Can you print every line of text in the data below verbatim, leaving out the pictures?

Information given:
"""
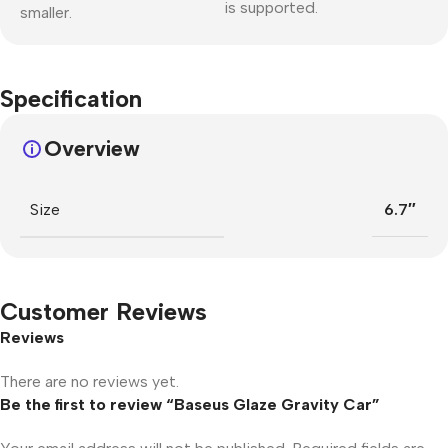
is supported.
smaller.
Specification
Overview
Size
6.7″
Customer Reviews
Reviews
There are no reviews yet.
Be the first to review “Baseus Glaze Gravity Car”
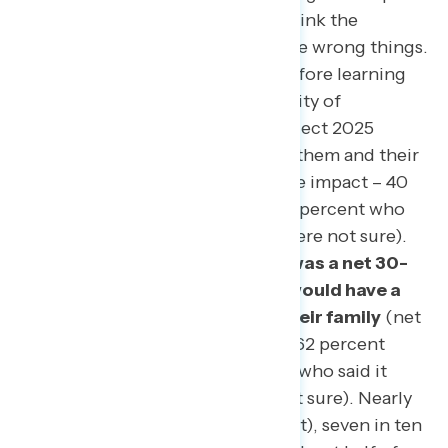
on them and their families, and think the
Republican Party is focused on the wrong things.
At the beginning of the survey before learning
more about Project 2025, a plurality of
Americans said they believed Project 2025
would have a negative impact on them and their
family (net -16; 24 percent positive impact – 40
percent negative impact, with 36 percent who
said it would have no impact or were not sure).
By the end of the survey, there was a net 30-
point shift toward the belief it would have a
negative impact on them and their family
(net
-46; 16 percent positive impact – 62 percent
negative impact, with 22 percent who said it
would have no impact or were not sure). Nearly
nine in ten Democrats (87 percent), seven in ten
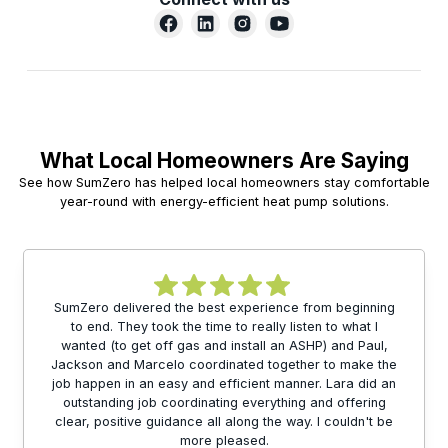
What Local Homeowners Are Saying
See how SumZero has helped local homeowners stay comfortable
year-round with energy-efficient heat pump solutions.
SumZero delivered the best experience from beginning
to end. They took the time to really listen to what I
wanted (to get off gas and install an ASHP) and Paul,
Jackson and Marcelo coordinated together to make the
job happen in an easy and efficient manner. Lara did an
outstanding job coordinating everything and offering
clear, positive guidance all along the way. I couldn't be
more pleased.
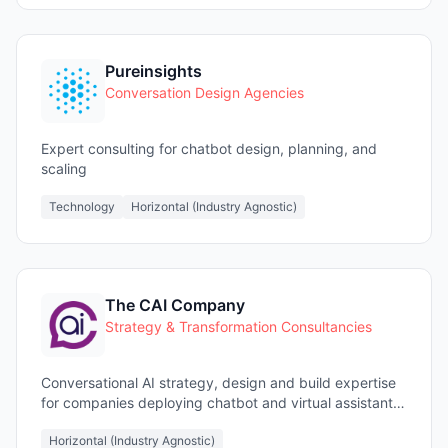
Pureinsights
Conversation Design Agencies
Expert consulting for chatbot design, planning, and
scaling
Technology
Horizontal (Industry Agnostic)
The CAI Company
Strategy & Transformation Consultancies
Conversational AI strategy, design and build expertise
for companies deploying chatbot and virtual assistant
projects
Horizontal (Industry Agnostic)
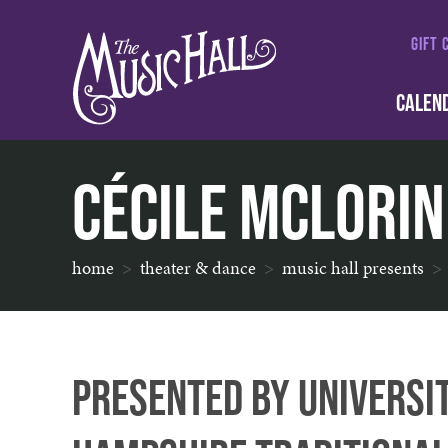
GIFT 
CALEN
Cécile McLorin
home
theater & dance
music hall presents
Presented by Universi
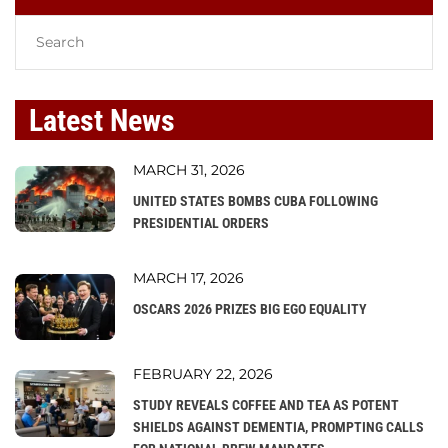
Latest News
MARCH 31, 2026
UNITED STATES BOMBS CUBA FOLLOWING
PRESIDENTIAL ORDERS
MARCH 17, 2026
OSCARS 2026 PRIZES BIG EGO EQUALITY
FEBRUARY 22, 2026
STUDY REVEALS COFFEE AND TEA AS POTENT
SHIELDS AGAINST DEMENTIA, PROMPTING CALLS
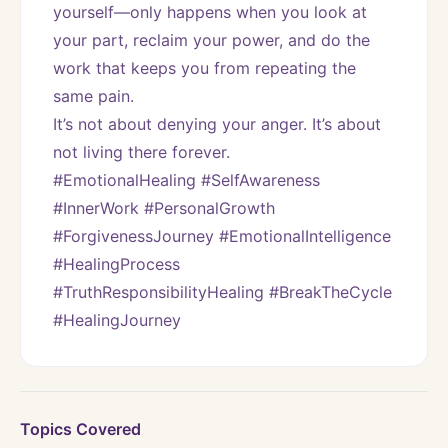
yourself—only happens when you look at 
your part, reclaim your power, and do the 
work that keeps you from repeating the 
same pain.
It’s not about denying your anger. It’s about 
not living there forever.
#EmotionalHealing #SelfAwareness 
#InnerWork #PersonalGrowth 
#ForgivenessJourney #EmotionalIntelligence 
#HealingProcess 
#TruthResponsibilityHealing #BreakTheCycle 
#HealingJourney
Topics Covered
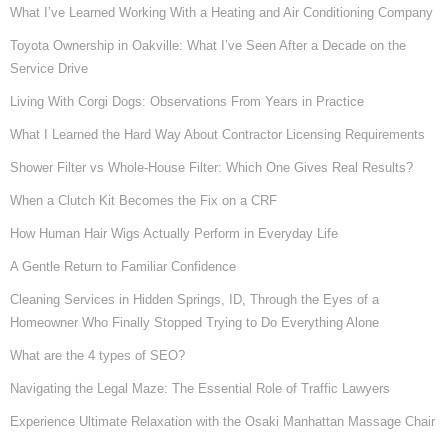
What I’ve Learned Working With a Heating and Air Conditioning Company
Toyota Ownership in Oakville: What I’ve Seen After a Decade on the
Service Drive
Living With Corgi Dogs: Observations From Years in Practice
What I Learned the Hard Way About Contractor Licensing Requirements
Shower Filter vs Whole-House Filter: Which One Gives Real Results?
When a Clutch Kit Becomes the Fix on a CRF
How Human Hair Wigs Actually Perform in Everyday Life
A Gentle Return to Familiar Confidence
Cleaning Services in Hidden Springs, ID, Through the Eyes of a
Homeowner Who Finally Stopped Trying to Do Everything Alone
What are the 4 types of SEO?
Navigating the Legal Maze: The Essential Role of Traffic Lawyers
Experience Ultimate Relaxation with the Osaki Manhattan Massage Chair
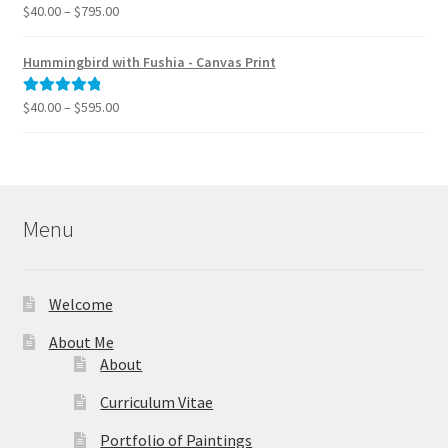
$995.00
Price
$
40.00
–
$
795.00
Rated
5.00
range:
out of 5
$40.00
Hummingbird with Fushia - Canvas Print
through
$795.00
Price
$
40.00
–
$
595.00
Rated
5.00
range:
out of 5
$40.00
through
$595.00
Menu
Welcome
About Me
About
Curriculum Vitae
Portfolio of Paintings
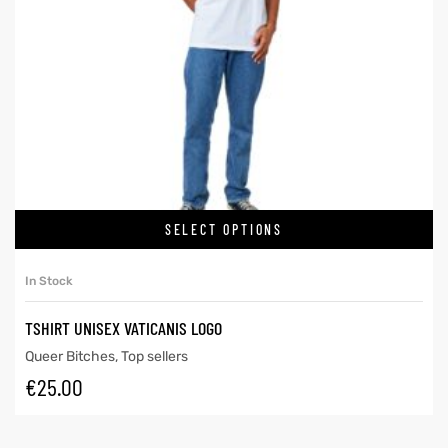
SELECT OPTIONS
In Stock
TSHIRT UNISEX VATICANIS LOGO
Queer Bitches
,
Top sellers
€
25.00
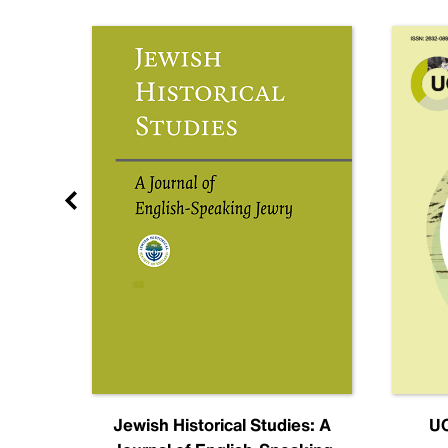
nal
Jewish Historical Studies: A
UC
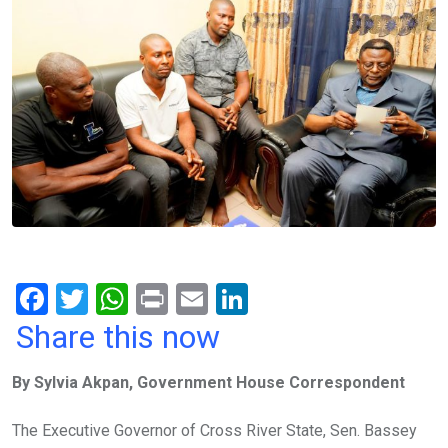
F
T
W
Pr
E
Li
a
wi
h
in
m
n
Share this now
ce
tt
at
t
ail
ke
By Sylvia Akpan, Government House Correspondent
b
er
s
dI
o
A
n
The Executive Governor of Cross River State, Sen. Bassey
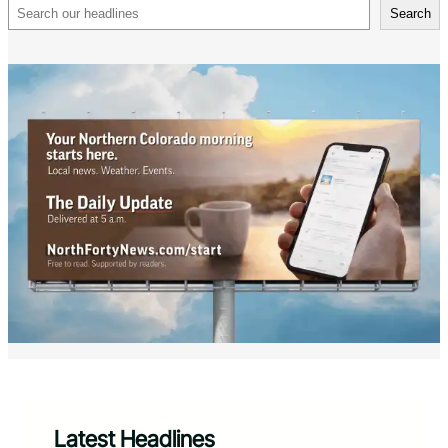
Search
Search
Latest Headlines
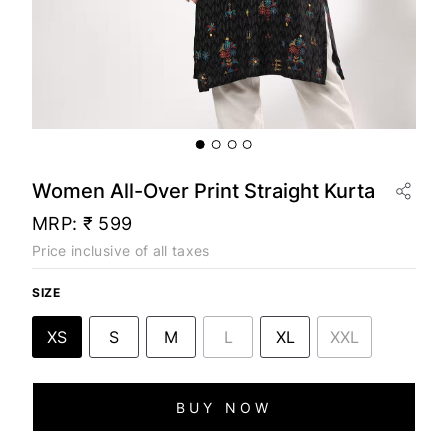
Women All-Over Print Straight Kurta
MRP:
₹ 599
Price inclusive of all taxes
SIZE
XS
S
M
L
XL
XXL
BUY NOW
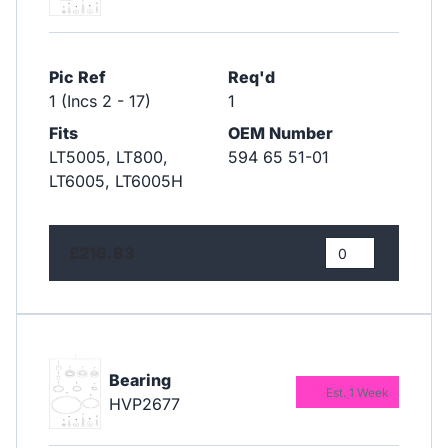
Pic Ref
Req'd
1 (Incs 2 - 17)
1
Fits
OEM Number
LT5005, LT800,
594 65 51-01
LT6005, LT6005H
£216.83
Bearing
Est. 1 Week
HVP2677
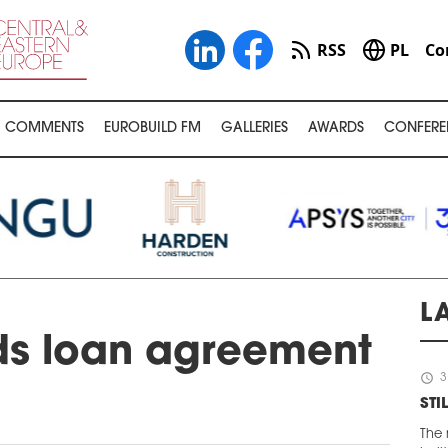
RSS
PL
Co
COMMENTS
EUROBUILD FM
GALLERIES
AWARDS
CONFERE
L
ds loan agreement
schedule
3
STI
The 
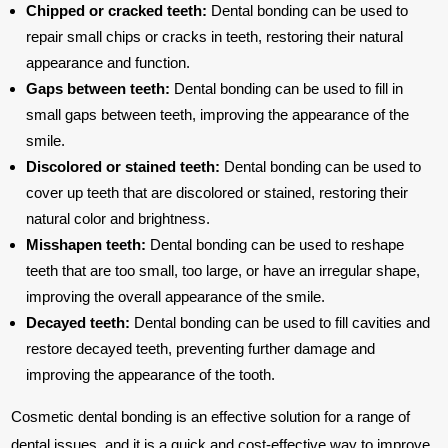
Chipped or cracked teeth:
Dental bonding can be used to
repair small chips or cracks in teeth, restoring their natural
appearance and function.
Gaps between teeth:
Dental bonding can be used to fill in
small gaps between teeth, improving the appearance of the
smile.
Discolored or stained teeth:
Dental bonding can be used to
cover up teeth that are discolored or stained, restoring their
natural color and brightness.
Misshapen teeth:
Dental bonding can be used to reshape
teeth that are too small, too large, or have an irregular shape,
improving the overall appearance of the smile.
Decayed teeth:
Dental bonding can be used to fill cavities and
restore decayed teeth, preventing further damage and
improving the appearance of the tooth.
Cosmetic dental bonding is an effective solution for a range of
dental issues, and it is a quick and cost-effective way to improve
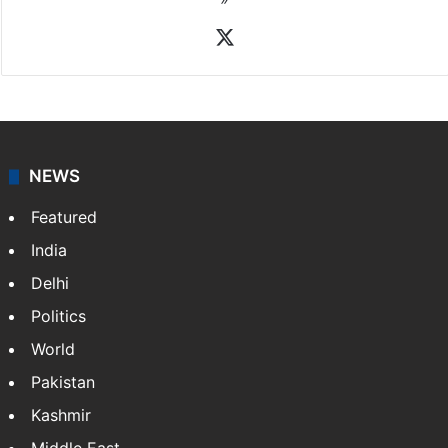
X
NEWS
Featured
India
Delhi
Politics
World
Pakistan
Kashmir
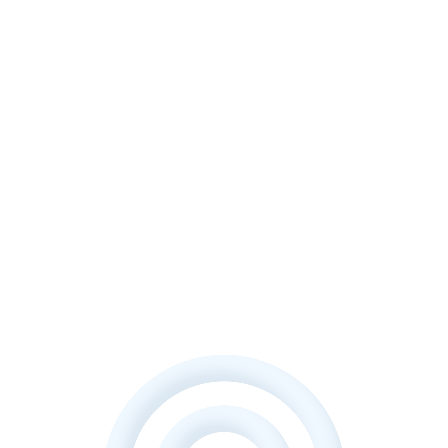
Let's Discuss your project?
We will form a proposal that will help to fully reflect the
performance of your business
"""
Response for this exercise:
is supported.
smaller.
Specification
Overview
Size
6.7″
Customer Reviews
Reviews
There are no reviews yet.
Be the first to review “Baseus Glaze Gravity Car”
on them and their families, and think the
Republican Party is focused on the wrong things.
At the beginning of the survey before learning
more about Project 2025, a plurality of
Americans said they believed Project 2025
would have a negative impact on them and their
family (net -16; 24 percent positive impact – 40
percent negative impact, with 36 percent who
said it would have no impact or were not sure).
By the end of the survey, there was a net 30-
point shift toward the belief it would have a
negative impact on them and their family
(net
-46; 16 percent positive impact – 62 percent
negative impact, with 22 percent who said it
would have no impact or were not sure). Nearly
nine in ten Democrats (87 percent), seven in ten
What Local Homeowners Are Saying
See how SumZero has helped local homeowners stay comfortable
year-round with energy-efficient heat pump solutions.
SumZero delivered the best experience from beginning
to end. They took the time to really listen to what I
wanted (to get off gas and install an ASHP) and Paul,
Jackson and Marcelo coordinated together to make the
job happen in an easy and efficient manner. Lara did an
outstanding job coordinating everything and offering
clear, positive guidance all along the way. I couldn't be
more pleased.
Pureinsights
Conversation Design Agencies
Expert consulting for chatbot design, planning, and
scaling
Technology
Horizontal (Industry Agnostic)
The CAI Company
Strategy & Transformation Consultancies
Conversational AI strategy, design and build expertise
for companies deploying chatbot and virtual assistant
projects
Horizontal (Industry Agnostic)
GIFT 
CALEN
Cécile McLorin
home
theater & dance
music hall presents
Presented by Universi
Latest News
MARCH 31, 2026
UNITED STATES BOMBS CUBA FOLLOWING
PRESIDENTIAL ORDERS
MARCH 17, 2026
OSCARS 2026 PRIZES BIG EGO EQUALITY
FEBRUARY 22, 2026
STUDY REVEALS COFFEE AND TEA AS POTENT
SHIELDS AGAINST DEMENTIA, PROMPTING CALLS
yourself—only happens when you look at 
your part, reclaim your power, and do the 
work that keeps you from repeating the 
same pain.
It’s not about denying your anger. It’s about 
not living there forever.
#EmotionalHealing #SelfAwareness 
#InnerWork #PersonalGrowth 
#ForgivenessJourney #EmotionalIntelligence 
#HealingProcess 
#TruthResponsibilityHealing #BreakTheCycle 
#HealingJourney
Topics Covered
What I’ve Learned Working With a Heating and Air Conditioning Company
Toyota Ownership in Oakville: What I’ve Seen After a Decade on the
Service Drive
Living With Corgi Dogs: Observations From Years in Practice
What I Learned the Hard Way About Contractor Licensing Requirements
Shower Filter vs Whole-House Filter: Which One Gives Real Results?
When a Clutch Kit Becomes the Fix on a CRF
How Human Hair Wigs Actually Perform in Everyday Life
A Gentle Return to Familiar Confidence
Cleaning Services in Hidden Springs, ID, Through the Eyes of a
Homeowner Who Finally Stopped Trying to Do Everything Alone
What are the 4 types of SEO?
Navigating the Legal Maze: The Essential Role of Traffic Lawyers
Experience Ultimate Relaxation with the Osaki Manhattan Massage Chair
$995.00
Price
$
40.00
–
$
795.00
Rated
5.00
range:
out of 5
$40.00
Hummingbird with Fushia - Canvas Print
through
$795.00
Price
$
40.00
–
$
595.00
Rated
5.00
range:
out of 5
$40.00
through
$595.00
Menu
Welcome
About Me
About
Curriculum Vitae
Portfolio of Paintings
SELECT OPTIONS
In Stock
TSHIRT UNISEX VATICANIS LOGO
Queer Bitches
,
Top sellers
€
25.00
nal
Jewish Historical Studies: A
UC
F
T
W
Pr
E
Li
a
wi
h
in
m
n
Share this now
ce
tt
at
t
ail
ke
By Sylvia Akpan, Government House Correspondent
b
er
s
dI
o
A
n
The Executive Governor of Cross River State, Sen. Bassey
Search
Search
Latest Headlines
Women All-Over Print Straight Kurta
MRP:
₹ 599
Price inclusive of all taxes
SIZE
XS
S
M
L
XL
XXL
BUY NOW
Pic Ref
Req'd
1 (Incs 2 - 17)
1
Fits
OEM Number
LT5005, LT800,
594 65 51-01
LT6005, LT6005H
£216.83
Bearing
Est. 1 Week
HVP2677
RSS
PL
Co
COMMENTS
EUROBUILD FM
GALLERIES
AWARDS
CONFERE
L
ds loan agreement
schedule
3
STI
The 
Chipped or cracked teeth:
Dental bonding can be used to
repair small chips or cracks in teeth, restoring their natural
appearance and function.
Gaps between teeth:
Dental bonding can be used to fill in
small gaps between teeth, improving the appearance of the
smile.
Discolored or stained teeth:
Dental bonding can be used to
cover up teeth that are discolored or stained, restoring their
natural color and brightness.
Misshapen teeth:
Dental bonding can be used to reshape
teeth that are too small, too large, or have an irregular shape,
improving the overall appearance of the smile.
Decayed teeth:
Dental bonding can be used to fill cavities and
restore decayed teeth, preventing further damage and
improving the appearance of the tooth.
Cosmetic dental bonding is an effective solution for a range of
dental issues, and it is a quick and cost-effective way to improve
X
NEWS
Featured
India
Delhi
Politics
World
Pakistan
Kashmir
Let's Discuss your project?
We will form a proposal that will help to fully reflect the
performance of your business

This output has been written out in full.